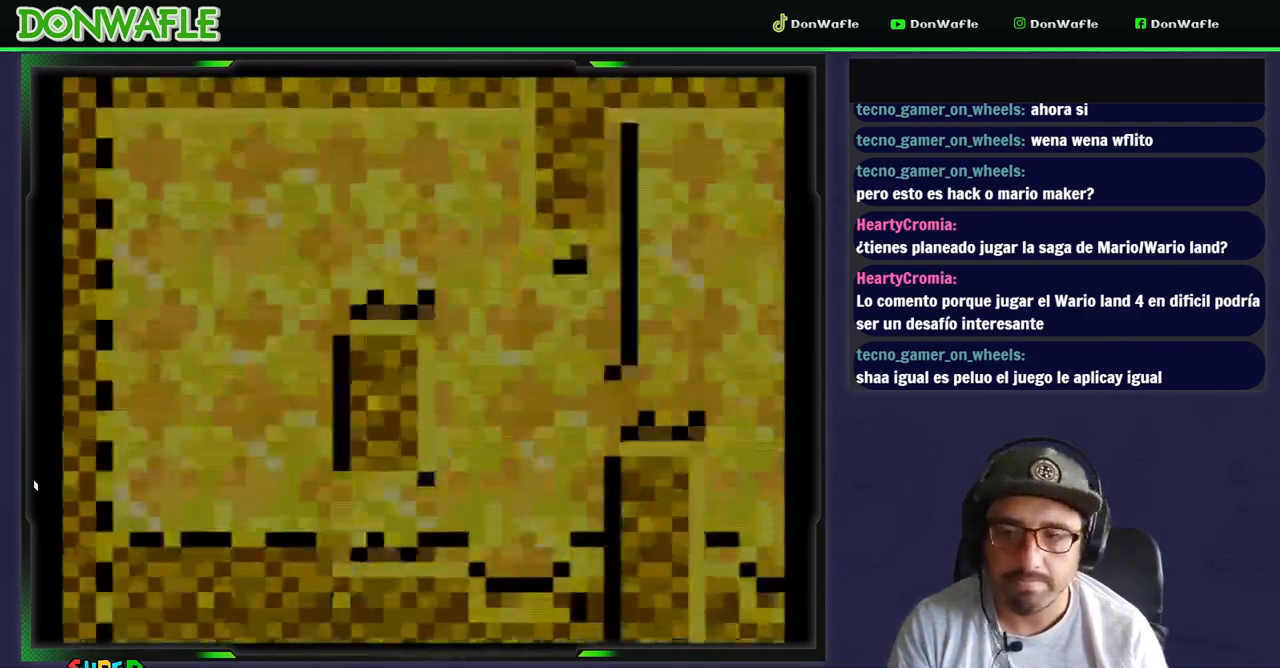
{"buttons": ["Y"], "events": [[100, "DPAD_RIGHT", "down"], [483, "DPAD_RIGHT", "up"]]}
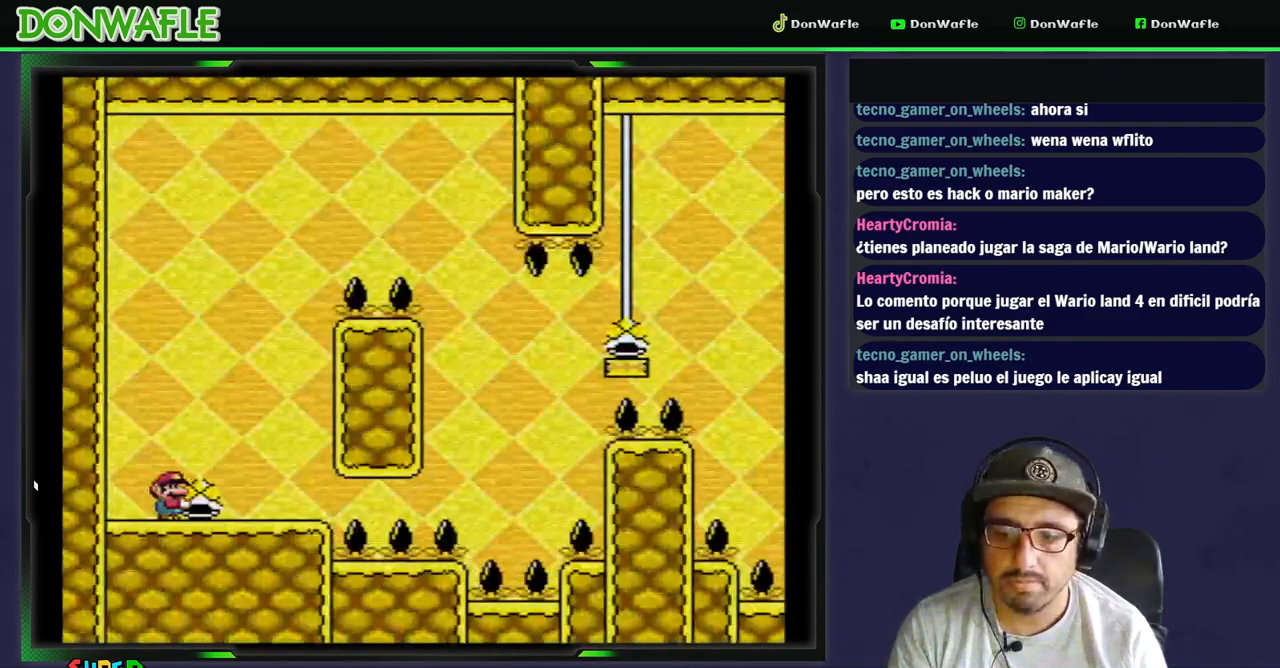
{"buttons": ["B", "Y"], "events": [[283, "B", "down"]]}
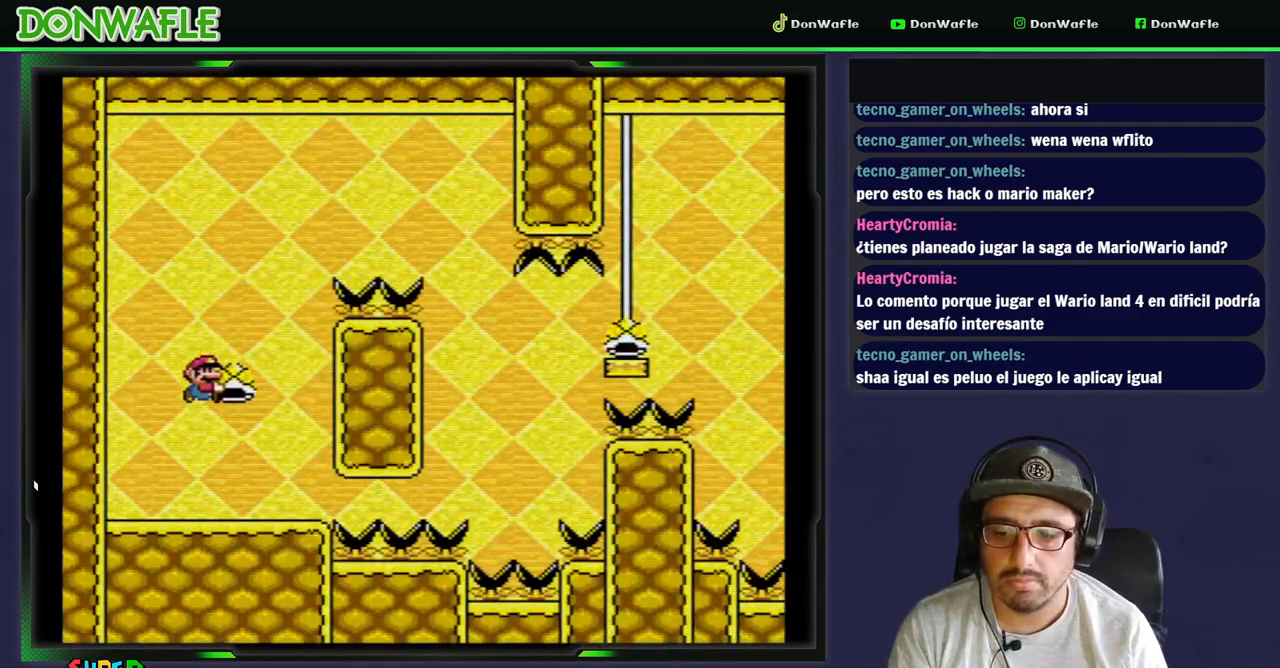
{"buttons": ["B", "Y", "DPAD_RIGHT"], "events": [[150, "Y", "up"], [183, "Y", "down"], [233, "DPAD_RIGHT", "down"]]}
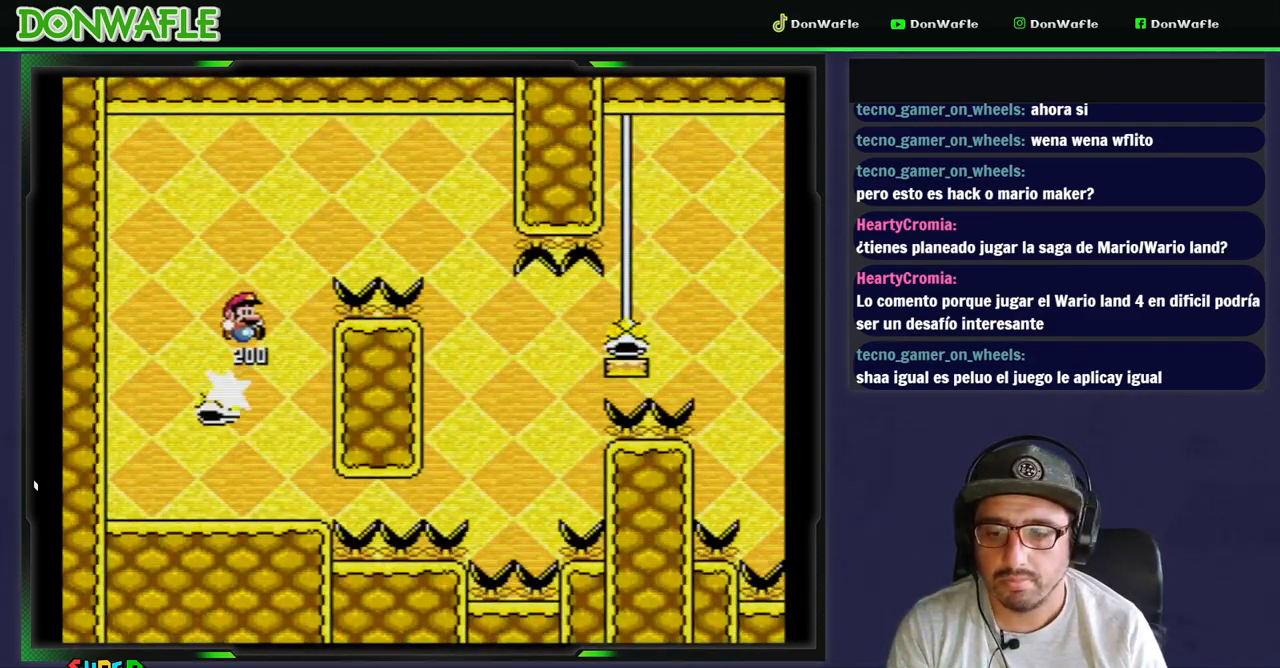
{"buttons": ["B", "Y", "DPAD_RIGHT"], "events": []}
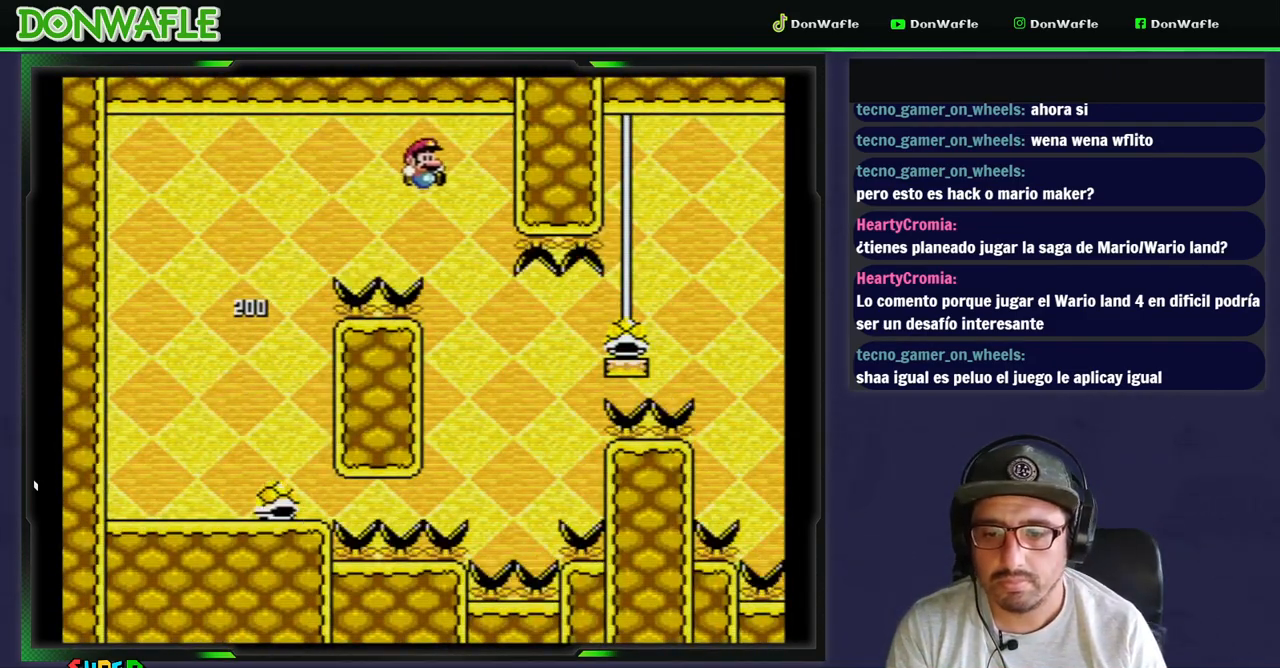
{"buttons": ["B", "Y", "DPAD_RIGHT"], "events": [[17, "B", "up"], [50, "DPAD_LEFT", "down"], [233, "B", "down"], [283, "DPAD_LEFT", "up"]]}
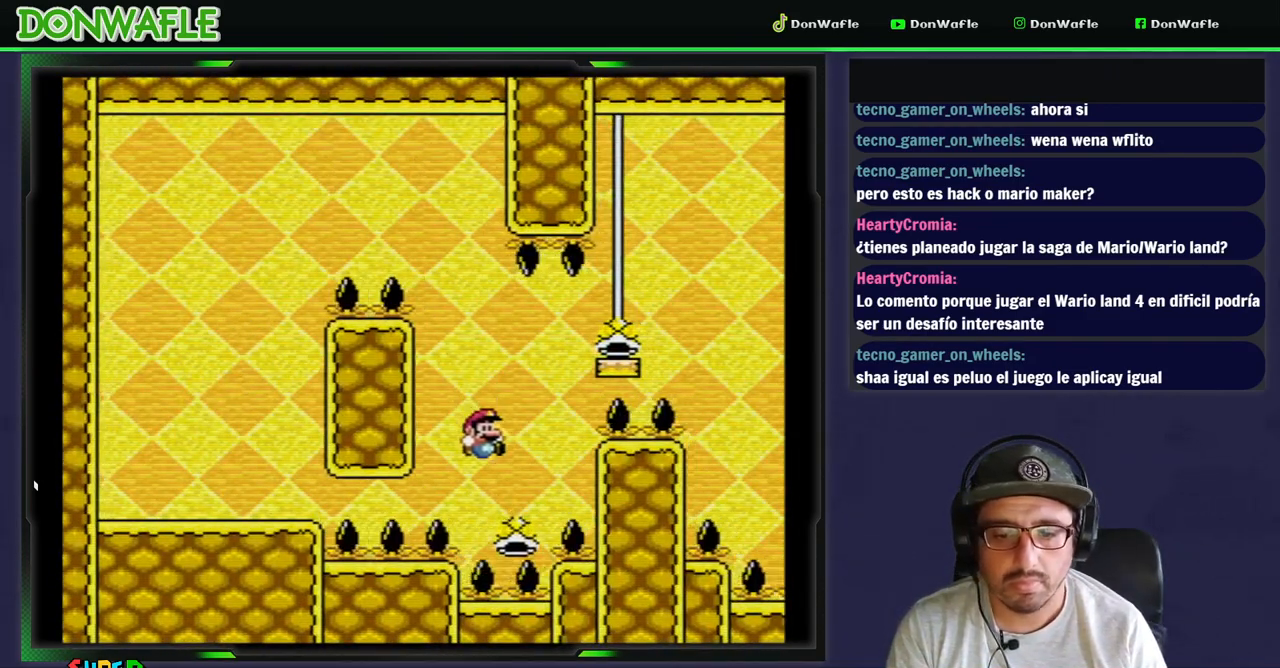
{"buttons": ["B", "Y", "DPAD_RIGHT"], "events": []}
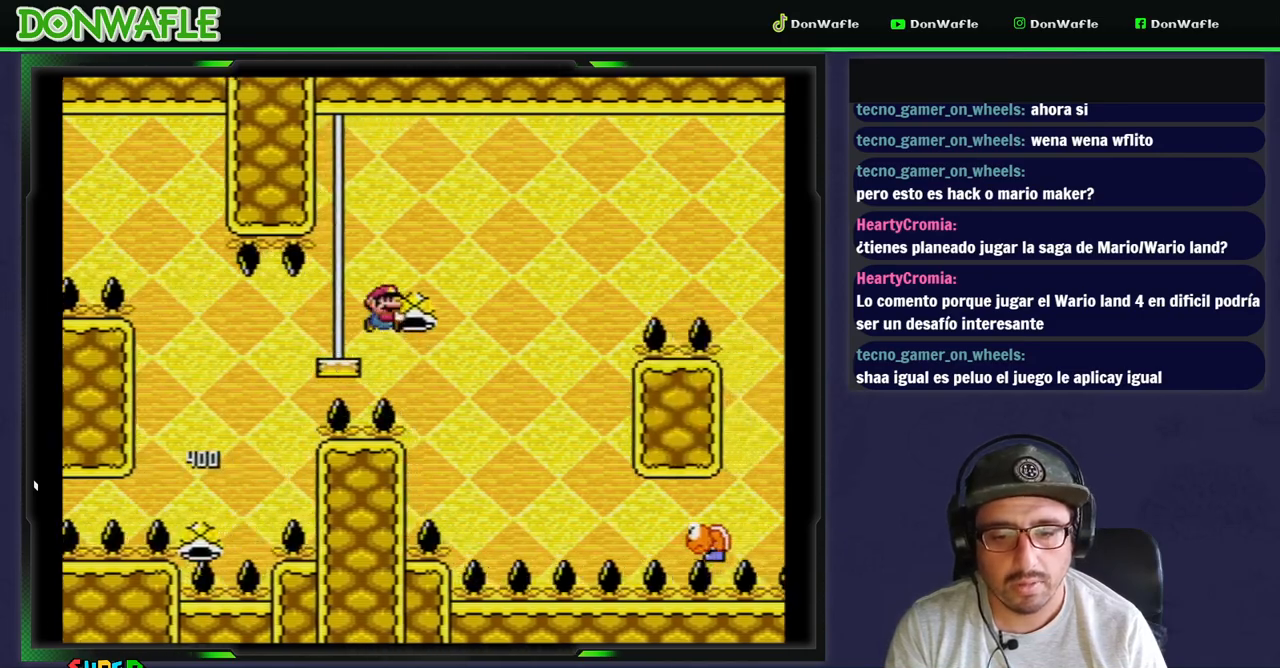
{"buttons": ["B", "Y", "DPAD_RIGHT"], "events": [[167, "Y", "up"], [200, "Y", "down"]]}
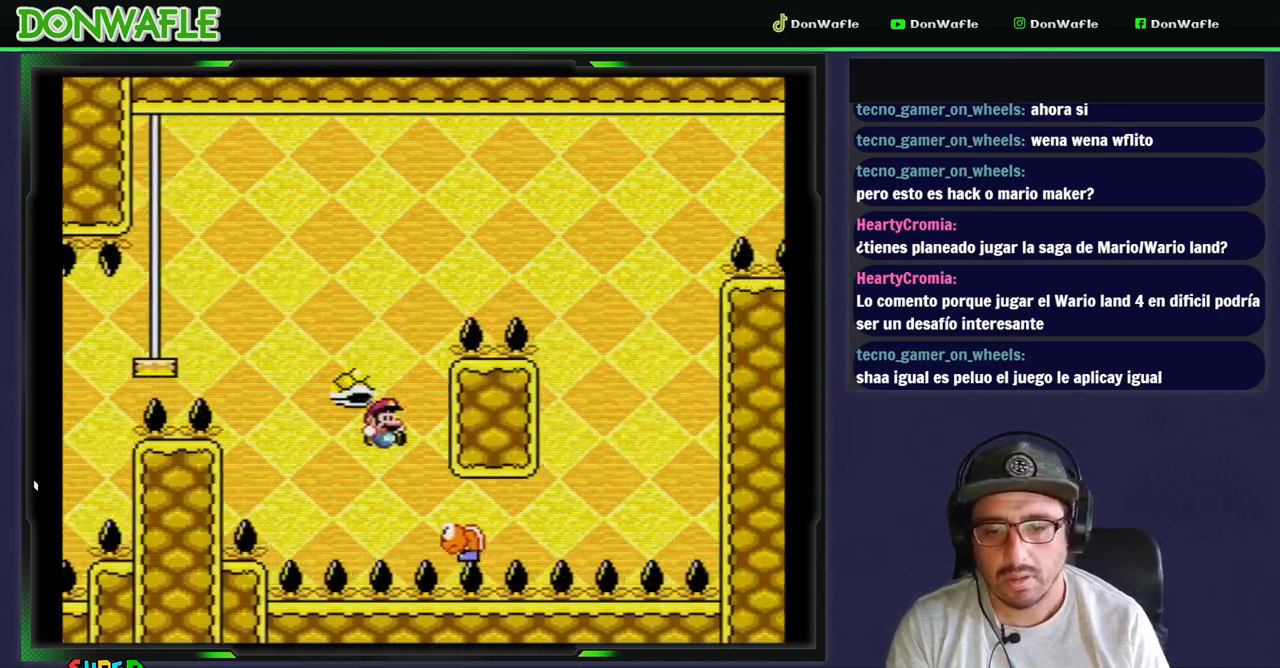
{"buttons": ["DPAD_RIGHT"], "events": [[300, "B", "up"], [333, "Y", "up"]]}
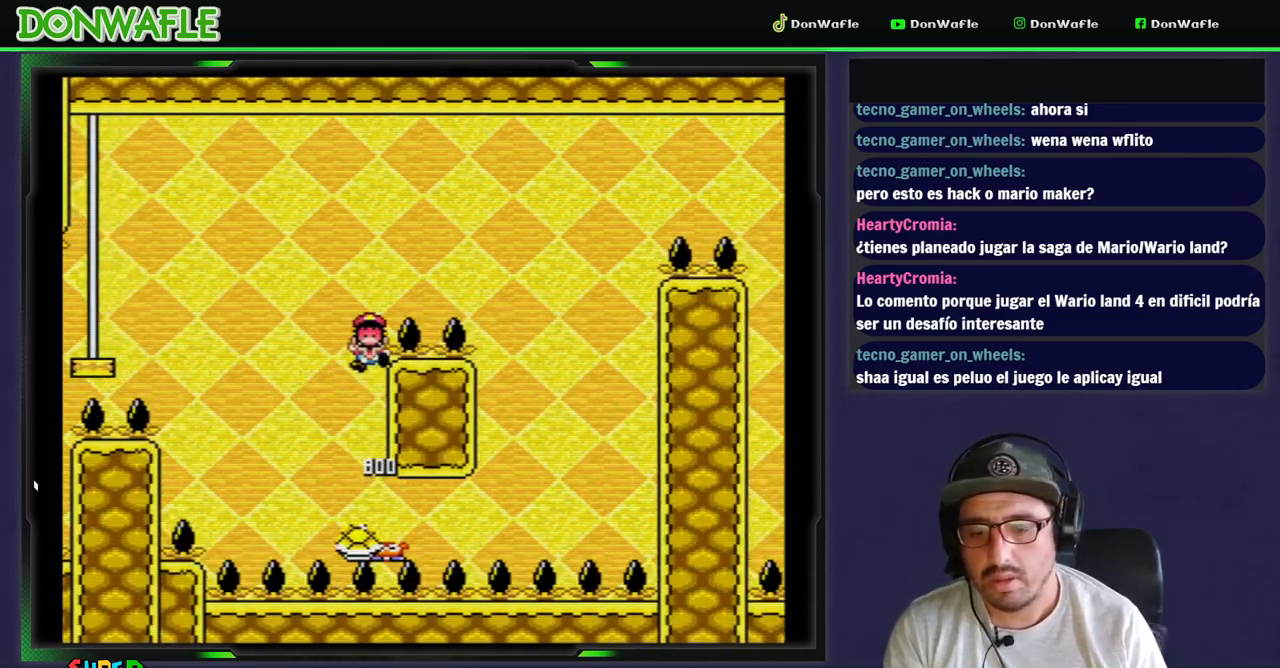
{"buttons": [], "events": [[267, "DPAD_RIGHT", "up"], [417, "A", "down"], [500, "A", "up"]]}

#### [Task to carry out]
Wherever the string "down" appears in the entries, copy that line.

#### [Reply]
{"buttons": ["Y"], "events": [[100, "DPAD_RIGHT", "down"], [483, "DPAD_RIGHT", "up"]]}
{"buttons": ["B", "Y"], "events": [[283, "B", "down"]]}
{"buttons": ["B", "Y", "DPAD_RIGHT"], "events": [[150, "Y", "up"], [183, "Y", "down"], [233, "DPAD_RIGHT", "down"]]}
{"buttons": ["B", "Y", "DPAD_RIGHT"], "events": [[17, "B", "up"], [50, "DPAD_LEFT", "down"], [233, "B", "down"], [283, "DPAD_LEFT", "up"]]}
{"buttons": ["B", "Y", "DPAD_RIGHT"], "events": [[167, "Y", "up"], [200, "Y", "down"]]}
{"buttons": [], "events": [[267, "DPAD_RIGHT", "up"], [417, "A", "down"], [500, "A", "up"]]}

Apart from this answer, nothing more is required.